The Amiga 1200, or A1200, was Commodore International's third-generation Amiga computer, aimed at the home market. It was released in October 1992, at a base price of 399 in the United Kingdom and $599 in the United States.

Like its predecessor, the A500, it featured an all-in-one design incorporating the CPU, keyboard, and disk drives in one physical unit. It shipped with 2 MB of memory, Commodore's third-generation AGA chipset, and AmigaOS 3.0. It utilized a Motorola MC68EC020 CISC CPU (lacking MMU for memory protection and virtual memory to reduce costs) running at 14 MHz. For expansion, the A1200 featured a memory/CPU slot and a PCMCIA slot.

Because the unit's memory was shared between the CPU and the sound and video chips, expanding memory beyond 2 MB greatly increased the A1200's speed. Various third-party accelerators featuring 68020, 68030, and 68040 processors quickly became available to increase the computer's speed further.

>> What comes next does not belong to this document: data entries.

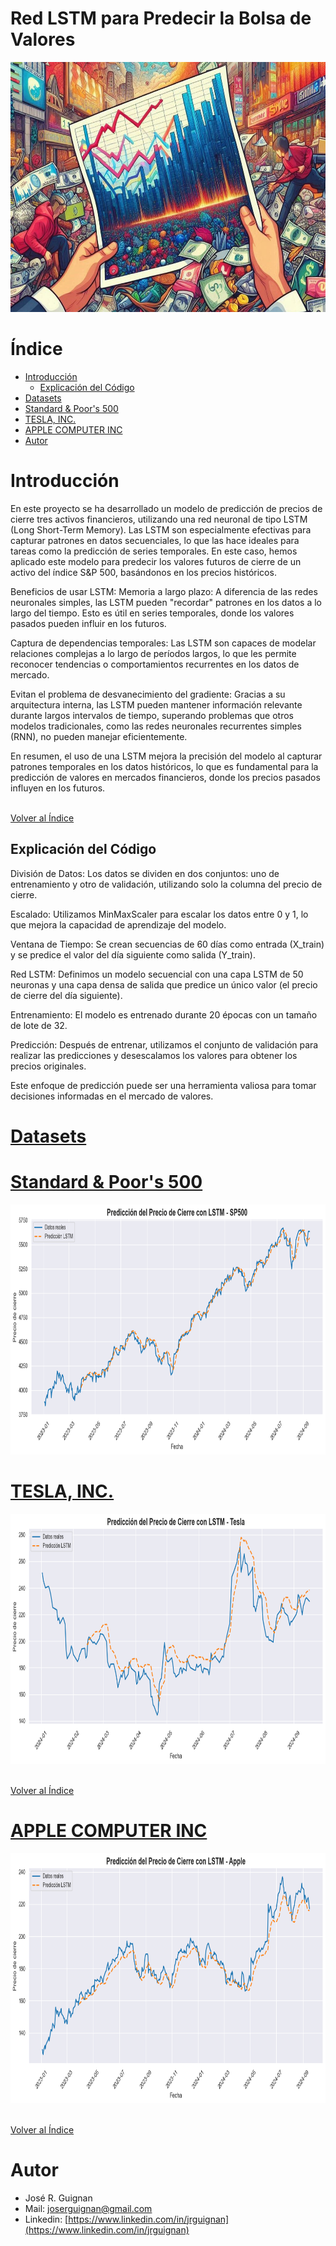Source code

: # Red LSTM para Predecir la Bolsa de Valores

<p align="center">
<img src="https://github.com/jrguignan/Proyecto-Predictor_de_Trading/blob/main/images/banner.png"  height=400>
</p>



# Índice


* [Introducción](#Introducción) 
  * [Explicación del Código](#Explicación-del-Código) 
* [Datasets](#Datasets) 
* [Standard & Poor's 500](#Standard-&-Poor's-500) 
* [TESLA, INC.](#TESLA,-INC.) 
* [APPLE COMPUTER INC](#APPLE-COMPUTER-INC) 
* [Autor](#Autor)


# Introducción

En este proyecto se ha desarrollado un modelo de predicción de precios de cierre tres activos financieros, utilizando una red neuronal de tipo LSTM (Long Short-Term Memory). Las LSTM son especialmente efectivas para capturar patrones en datos secuenciales, lo que las hace ideales para tareas como la predicción de series temporales. En este caso, hemos aplicado este modelo para predecir los valores futuros de cierre de un activo del índice S&P 500, basándonos en los precios históricos.

Beneficios de usar LSTM:
Memoria a largo plazo: A diferencia de las redes neuronales simples, las LSTM pueden "recordar" patrones en los datos a lo largo del tiempo. Esto es útil en series temporales, donde los valores pasados pueden influir en los futuros.

Captura de dependencias temporales: Las LSTM son capaces de modelar relaciones complejas a lo largo de períodos largos, lo que les permite reconocer tendencias o comportamientos recurrentes en los datos de mercado.

Evitan el problema de desvanecimiento del gradiente: Gracias a su arquitectura interna, las LSTM pueden mantener información relevante durante largos intervalos de tiempo, superando problemas que otros modelos tradicionales, como las redes neuronales recurrentes simples (RNN), no pueden manejar eficientemente.

En resumen, el uso de una LSTM mejora la precisión del modelo al capturar patrones temporales en los datos históricos, lo que es fundamental para la predicción de valores en mercados financieros, donde los precios pasados influyen en los futuros.

<br>[Volver al Índice](#Índice)

## Explicación del Código
División de Datos: Los datos se dividen en dos conjuntos: uno de entrenamiento y otro de validación, utilizando solo la columna del precio de cierre.

Escalado: Utilizamos MinMaxScaler para escalar los datos entre 0 y 1, lo que mejora la capacidad de aprendizaje del modelo.

Ventana de Tiempo: Se crean secuencias de 60 días como entrada (X_train) y se predice el valor del día siguiente como salida (Y_train).

Red LSTM: Definimos un modelo secuencial con una capa LSTM de 50 neuronas y una capa densa de salida que predice un único valor (el precio de cierre del día siguiente).

Entrenamiento: El modelo es entrenado durante 20 épocas con un tamaño de lote de 32.

Predicción: Después de entrenar, utilizamos el conjunto de validación para realizar las predicciones y desescalamos los valores para obtener los precios originales.

Este enfoque de predicción puede ser una herramienta valiosa para tomar decisiones informadas en el mercado de valores.

# [Datasets]()



# [Standard & Poor's 500](https://github.com/jrguignan/Proyecto-Predictor_de_Trading/blob/main/red_LSTM_sp500.ipynb)

<p align="center">
<img src="https://github.com/jrguignan/Proyecto-Predictor_de_Trading/blob/main/images/sp500_c.png"  height=400>
</p>


# [TESLA, INC.](https://github.com/jrguignan/Proyecto-Predictor_de_Trading/blob/main/red_LSTM_tesla.ipynb)

<p align="center">
<img src="https://github.com/jrguignan/Proyecto-Predictor_de_Trading/blob/main/images/tesla_c.png"  height=400>
</p>

<br>[Volver al Índice](#Índice)

# [APPLE COMPUTER INC](https://github.com/jrguignan/Proyecto-Predictor_de_Trading/blob/main/red_LSTM_apple.ipynb)

<p align="center">
<img src="https://github.com/jrguignan/Proyecto-Predictor_de_Trading/blob/main/images/apple_c.png"  height=400>
</p>




<br>[Volver al Índice](#Índice)

# Autor

- José R. Guignan
- Mail: joserguignan@gmail.com
- Linkedin: [https://www.linkedin.com/in/jrguignan](https://www.linkedin.com/in/jrguignan)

Unlike the A500, which was only an incremental upgrade over its predecessor, the A1200 was a significant upgrade, featuring more than four times the processing power and and greatly enhanced graphics capabilities. However, the A1200 proved not to be as popular as the A500. Although its graphics capabilities stood up well in comparison to the Intel 80386 and 486-based IBM PC compatibles it competed against, many PC clones had more processing power and a lower price, in addition to a larger software library. The Amiga's custom chips were simply more expensive to produce than the commodity chips utilized in PCs, which drove up the A1200's price. In addition, fewer retailers carried the A1200 than earlier Commodore computers, especially in the United States. Although Commodore never released any official sales figures, it is estimated that Commodore shipped fewer than 1 million A1200s worldwide before going bankrupt in April 1994.

The A1200 was re-launched in 1995 after the Amiga assets were sold to Escom, but the new units were priced at 1992 levels and experienced compatibility problems. As of 2003, the A1200 is still being sold by Amiga, Inc., the fourth company to own the rights to the machine.